- **WHAT THIS TASK INVOLVES**:
Extract each line of the records below that contains the word "lines".

########################################

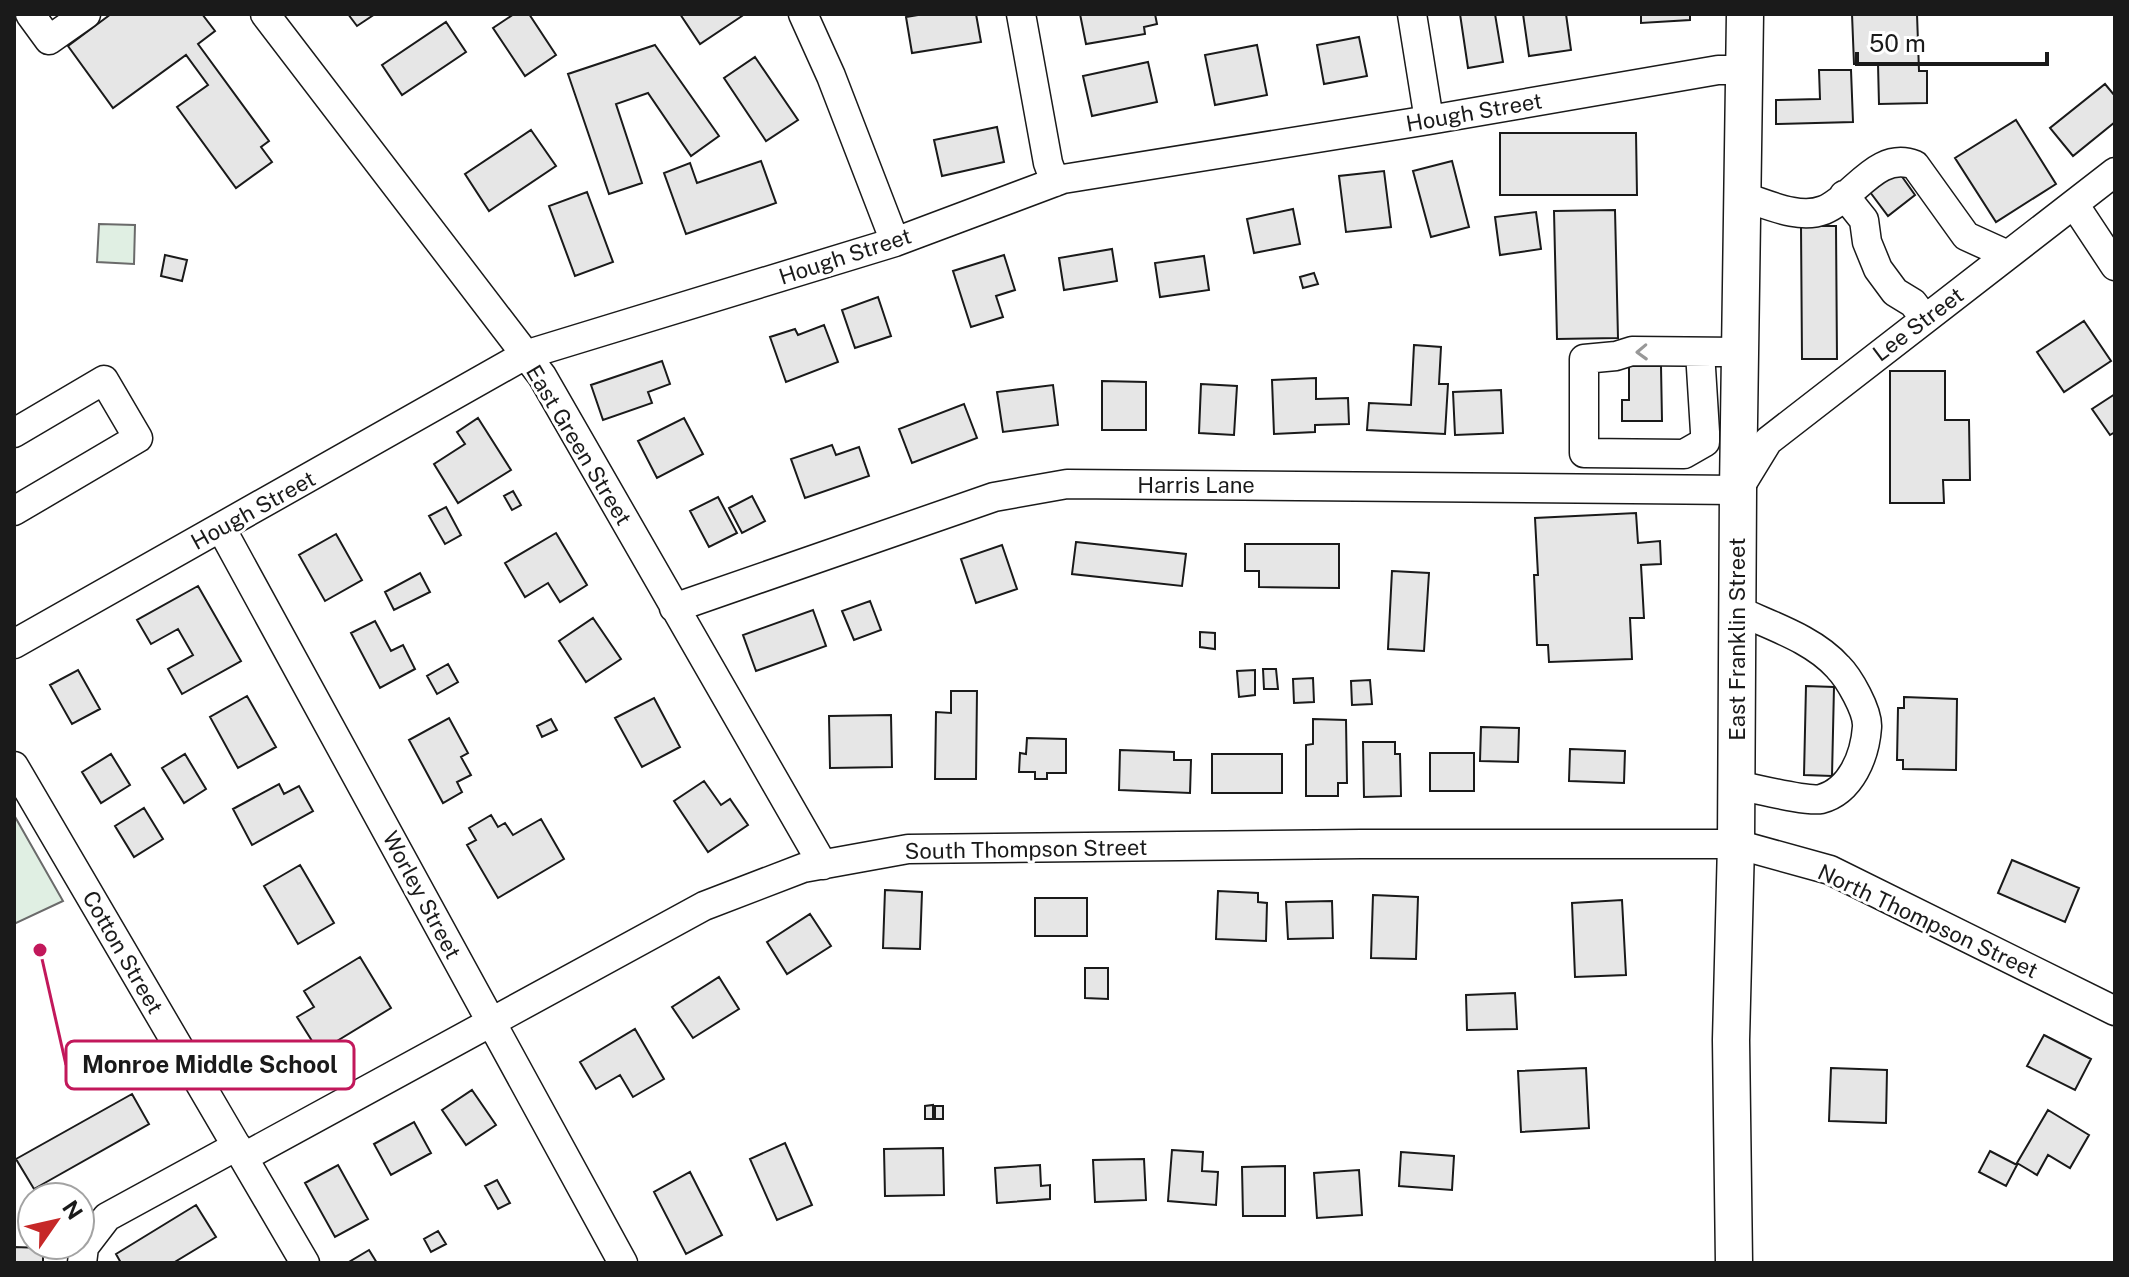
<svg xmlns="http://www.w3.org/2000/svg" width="2129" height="1277" font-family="'Public Sans',sans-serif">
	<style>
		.green { fill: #e0efe3; stroke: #6a6a6a; stroke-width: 2 }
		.building { fill: #e6e6e6; stroke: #1a1a1a; stroke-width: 2 }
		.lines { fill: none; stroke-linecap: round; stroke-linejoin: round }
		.minor-casing { stroke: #1a1a1a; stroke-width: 31 }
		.major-casing { stroke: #1a1a1a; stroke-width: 39 }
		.minor { stroke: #fff; stroke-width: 28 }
		.major { stroke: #fff; stroke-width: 36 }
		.oneway { stroke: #989898 }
		.labels { text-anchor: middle; stroke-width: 6; stroke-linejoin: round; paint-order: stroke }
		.street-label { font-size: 22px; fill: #1a1a1a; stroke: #fff }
		.leader { fill: none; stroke: #c2185b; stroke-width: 3 }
		.callout-dot { fill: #c2185b; stroke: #fff; stroke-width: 3 }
		.callout { fill: #fff; stroke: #c2185b; stroke-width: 3 }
		.callout-label { font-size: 24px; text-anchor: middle; font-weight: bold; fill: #1a1a1a }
	</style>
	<rect width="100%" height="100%" fill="#fff"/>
	<path class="green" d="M99,224L135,225L134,264L97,262Z
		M14,815L63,901L14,924Z"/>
	<path class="building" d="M111,14H202L215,31L198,44L269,141L261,147L272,162L236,188L177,107L208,85L186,55L113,108L68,46Z
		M348,14H375L357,26Z
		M514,14H529L556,55L525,76L493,28Z
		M680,14H741L742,16L700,44Z
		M924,14H976L981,42L912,53L906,17Z
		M1080,14H1155L1157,24L1144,27L1145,34L1086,44Z
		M1460,14H1495L1503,62L1468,68Z
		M1523,14H1566L1571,50L1529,56Z
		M1641,14H1690V20L1641,23Z
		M1852,14H1917L1919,71H1927V103L1879,104L1878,64H1854Z
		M446,22L466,52L402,95L382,65Z
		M1359,37L1367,76L1324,84L1317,45Z
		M655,45L719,136L691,156L648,93L616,104L642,183L609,194L568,74Z
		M1257,45L1267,95L1215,105L1205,55Z
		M755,57L798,120L766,141L724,78Z
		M1148,62L1157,102L1092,116L1083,76Z
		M1819,70H1851L1853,122L1776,124V100L1820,99Z
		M2105,84L2115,96V122L2073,156L2050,128Z
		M2016,120L2056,184L1996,222L1955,158Z
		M997,127L1004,162L942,176L934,140Z
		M531,130L556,166L489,211L465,174Z
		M1500,133H1636L1637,195H1500Z
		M761,161L776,203L686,234L664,173L690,163L697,183Z
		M1452,161L1469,227L1431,237L1413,171Z
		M1384,171L1391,227L1346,232L1339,176Z
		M1898,171L1915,195L1888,216L1870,192Z
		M587,192L613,262L575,276L549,206Z
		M1293,209L1300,244L1254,253L1247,219Z
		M1615,210L1618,338L1557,339L1554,211Z
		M1536,212L1541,249L1500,255L1495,217Z
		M1801,226H1836L1837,359H1802Z
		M1112,249L1117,281L1064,290L1059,258Z
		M165,255L187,260L182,281L161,276Z
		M1004,255L1015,290L996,296L1003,317L971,327L953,271Z
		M1204,256L1209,290L1160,297L1155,263Z
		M1314,273L1318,284L1303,288L1300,277Z
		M878,297L891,336L855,348L842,310Z
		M2084,321L2111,361L2064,392L2037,352Z
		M824,325L838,362L786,382L770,337L795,329L798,335Z
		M1414,345L1441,347L1439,384H1448L1445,434L1367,430L1369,403L1411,405Z
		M662,361L670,384L648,392L652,403L603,420L591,385Z
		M1629,366H1661L1662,421H1622V400H1629Z
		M1890,371H1945V420H1969L1970,480H1943L1944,503H1890Z
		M1316,378V399L1348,398L1349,424L1315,425V432L1274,434L1272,380Z
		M1102,381L1146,382V430H1102Z
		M1201,384L1237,386L1234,435L1199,433Z
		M1053,385L1058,425L1003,432L997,392Z
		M1501,390L1503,433L1455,435L1453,392Z
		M2115,394V432L2110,435L2092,409Z
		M964,404L977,438L912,463L899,429Z
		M478,418L511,470L458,503L434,464L465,444L457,432Z
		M684,418L703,454L657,478L638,441Z
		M832,445L836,455L859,447L869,476L805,498L791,459Z
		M513,491L521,505L512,510L504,496Z
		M752,496L765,521L742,533L729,508Z
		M718,497L737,533L709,547L690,511Z
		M446,507L461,535L445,544L429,516Z
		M1636,513L1638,543L1660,541L1661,564L1641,565L1644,618H1630L1632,659L1549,662L1548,645H1537L1534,575H1538L1535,518Z
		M556,533L587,585L560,602L548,583L525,597L505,563Z
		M336,534L362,580L325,601L299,555Z
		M1076,542L1186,554L1182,586L1072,574Z
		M1245,544H1339V588L1259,587V571H1245Z
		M1002,545L1017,589L976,603L961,559Z
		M1392,571L1429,573L1424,651L1388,649Z
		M420,573L430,592L394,610L385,592Z
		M198,586L241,661L182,694L168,669L193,655L178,629L151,644L137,620Z
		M870,601L881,630L854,640L842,611Z
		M813,610L826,646L756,671L743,635Z
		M593,618L621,659L586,682L559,641Z
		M375,621L391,651L403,645L415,669L380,688L351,633Z
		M1200,632L1215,633V649L1200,647Z
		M448,664L458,682L437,694L427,676Z
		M1263,669H1276L1278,689H1264Z
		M78,670L100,709L72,724L50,685Z
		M1255,670V695L1239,697L1237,671Z
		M1313,678L1314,702L1294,703L1293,679Z
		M1370,680L1372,704L1352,705L1351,681Z
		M1806,686L1834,687L1832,776L1804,775Z
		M951,691H977L976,779H935L936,712L951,713Z
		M247,696L276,747L238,768L210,717Z
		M1904,697L1957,699L1956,770L1903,769V760H1897L1898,708H1904Z
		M654,698L680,747L642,767L615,718Z
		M891,715L892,767L830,768L829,716Z
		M449,718L468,753L461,757L471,775L457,782L462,792L443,803L409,740Z
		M551,719L557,730L542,737L537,726Z
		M1313,719L1346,720L1347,783H1338V796H1306V745L1313,744Z
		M1481,727L1519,728L1518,762L1480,761Z
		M1027,738L1066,739V773H1047V779H1035V772H1019L1020,753L1026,754Z
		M1363,742H1395V754H1400L1401,796L1364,797Z
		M1570,749L1625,751L1624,783L1569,781Z
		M1120,750L1174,752V760H1191L1190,793L1119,790Z
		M1430,753H1474V791H1430Z
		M111,754L130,785L101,803L82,772Z
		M185,754L206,789L184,803L162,768Z
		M1212,754H1282V793H1212Z
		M704,781L721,805L730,799L748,825L708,852L674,801Z
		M279,784L284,794L299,786L313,811L252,845L233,809Z
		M144,808L163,839L134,857L115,826Z
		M491,815L498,827L505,823L513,835L541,819L564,859L498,898L467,845L476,840L469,828Z
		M2012,860L2079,888L2065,922L1998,893Z
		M300,865L334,923L298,944L264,886Z
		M885,890L922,892L920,949L883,948Z
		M1218,891L1258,893V902L1267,903L1266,941L1216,939Z
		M1373,895L1418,897L1416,959L1371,958Z
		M1035,898H1087V936H1035Z
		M1622,900L1626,975L1575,977L1572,903Z
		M1332,901L1333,938L1288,939L1286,902Z
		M810,914L831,946L787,974L767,942Z
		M360,957L391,1008L319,1052L297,1017L314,1007L304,991Z
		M1085,968H1108V999L1085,998Z
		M719,977L739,1009L693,1038L672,1007Z
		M1515,993L1517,1029L1467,1030L1466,995Z
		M635,1029L664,1079L633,1097L620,1075L596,1089L580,1062Z
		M2044,1035L2091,1059L2075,1090L2027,1066Z
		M1586,1068L1589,1128L1521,1132L1518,1071Z
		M1831,1068L1887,1070L1886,1123L1829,1121Z
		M472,1090L496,1125L466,1145L442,1110Z
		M132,1094L149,1124L34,1189L16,1159Z
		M933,1105V1119H925V1106Z
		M935,1106H943V1119H935Z
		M2048,1110L2089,1135L2070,1168L2048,1155L2037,1175L2017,1163Z
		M414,1122L431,1153L391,1175L374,1144Z
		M785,1143L812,1205L777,1220L750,1159Z
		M943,1148L944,1195L885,1196L884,1149Z
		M1172,1150L1203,1152L1202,1171L1218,1172L1216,1205L1168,1201Z
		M1990,1151L2017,1165L2006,1186L1979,1172Z
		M1401,1152L1454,1156L1452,1190L1399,1186Z
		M1144,1159L1146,1200L1095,1202L1093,1160Z
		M338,1165L368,1219L335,1237L305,1183Z
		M1040,1165L1041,1186L1050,1185V1199L997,1203L995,1168Z
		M1285,1166V1216H1243L1242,1167Z
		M1359,1170L1362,1215L1317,1218L1314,1173Z
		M690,1172L722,1235L686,1254L654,1192Z
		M497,1180L510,1203L498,1209L485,1186Z
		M196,1205L216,1237L173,1263H121L116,1254Z
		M438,1231L446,1244L431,1252L424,1239Z
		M14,1247L43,1248V1263H14Z
		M369,1250L377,1263H350L349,1262Z"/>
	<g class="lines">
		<defs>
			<path id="minor" d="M30,14L49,40L86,14
				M265,14L542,376L823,865
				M803,14L831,76L895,242
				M1021,14L1048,163L1055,182
				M1412,14L1429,120
				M1844,195L1864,220L1867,242L1878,269L1895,292L1913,303L1925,319
				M1744,197C1767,204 1799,220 1824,210C1854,198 1877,150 1915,165L1966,236L2008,255
				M2074,204L2115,266
				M1700,352L1705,432V442L1684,454L1584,453V359L1616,356L1632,351L1740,352
				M14,433L104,380L138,438L14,511
				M221,528L623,1263
				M674,608L994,497L1067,484L1738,490L1768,441L2115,172
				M14,644L525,355L895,242L1063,179L1429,120L1718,70H1745
				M14,766L305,1263
				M1736,785C1754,788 1806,802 1821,799C1851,791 1865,756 1867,727C1868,711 1849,678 1838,667C1813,639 1771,626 1737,610
				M244,1157L704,906L803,868L908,849L1361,844H1736L1830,870L2115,1011
				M82,1263L84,1247L107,1217L237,1146"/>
			<path id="major" d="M1734,1263L1731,1040L1736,844L1738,490L1745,14"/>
		</defs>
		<use href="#minor" class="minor-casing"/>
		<use href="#major" class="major-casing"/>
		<use href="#minor" class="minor"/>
		<use href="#major" class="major"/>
	</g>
	<defs><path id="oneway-chevron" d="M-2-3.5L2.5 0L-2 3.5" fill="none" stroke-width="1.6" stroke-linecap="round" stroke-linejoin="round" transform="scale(2)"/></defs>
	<use class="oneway" href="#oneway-chevron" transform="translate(1642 352) rotate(178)"/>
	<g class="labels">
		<g class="street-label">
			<text transform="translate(1474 112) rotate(-10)" y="8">Hough Street</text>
			<text transform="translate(845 256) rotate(-18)" y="8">Hough Street</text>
			<text transform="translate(1918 324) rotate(-37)" y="8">Lee Street</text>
			<text transform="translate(579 445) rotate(59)" y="8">East Green Street</text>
			<text x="1196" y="493">Harris Lane</text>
			<text transform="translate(253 510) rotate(-29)" y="8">Hough Street</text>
			<text transform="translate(1737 639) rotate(-90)" y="8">East Franklin Street</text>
			<text transform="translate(1026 849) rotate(-1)" y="8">South Thompson Street</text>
			<text transform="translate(422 895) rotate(62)" y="8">Worley Street</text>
			<text transform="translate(1928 921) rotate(25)" y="8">North Thompson Street</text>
			<text transform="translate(123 952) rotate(60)" y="8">Cotton Street</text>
		</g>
	</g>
	<path class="leader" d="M40 950L66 1065"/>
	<circle class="callout-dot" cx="40" cy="950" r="8"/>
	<rect class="callout" x="66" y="1041" width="288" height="48" rx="8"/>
	<g class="callout-label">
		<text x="210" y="1073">Monroe Middle School</text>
	</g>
	<rect width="2129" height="1277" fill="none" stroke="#1a1a1a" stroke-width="32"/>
	<g transform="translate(56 1221) rotate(56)"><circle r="38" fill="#ffffff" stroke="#a3a3a3" stroke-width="2"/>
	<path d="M0-6L14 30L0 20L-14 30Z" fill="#c62828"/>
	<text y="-12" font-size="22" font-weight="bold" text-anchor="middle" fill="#1a1a1a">N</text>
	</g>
	<path d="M1857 52v12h190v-12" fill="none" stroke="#1a1a1a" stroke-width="4"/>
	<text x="1869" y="52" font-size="24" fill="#1a1a1a" stroke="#ffffff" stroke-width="6" paint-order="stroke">50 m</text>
</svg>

########################################

- **EXERCISE OUTPUT**:
		.lines { fill: none; stroke-linecap: round; stroke-linejoin: round }
	<g class="lines">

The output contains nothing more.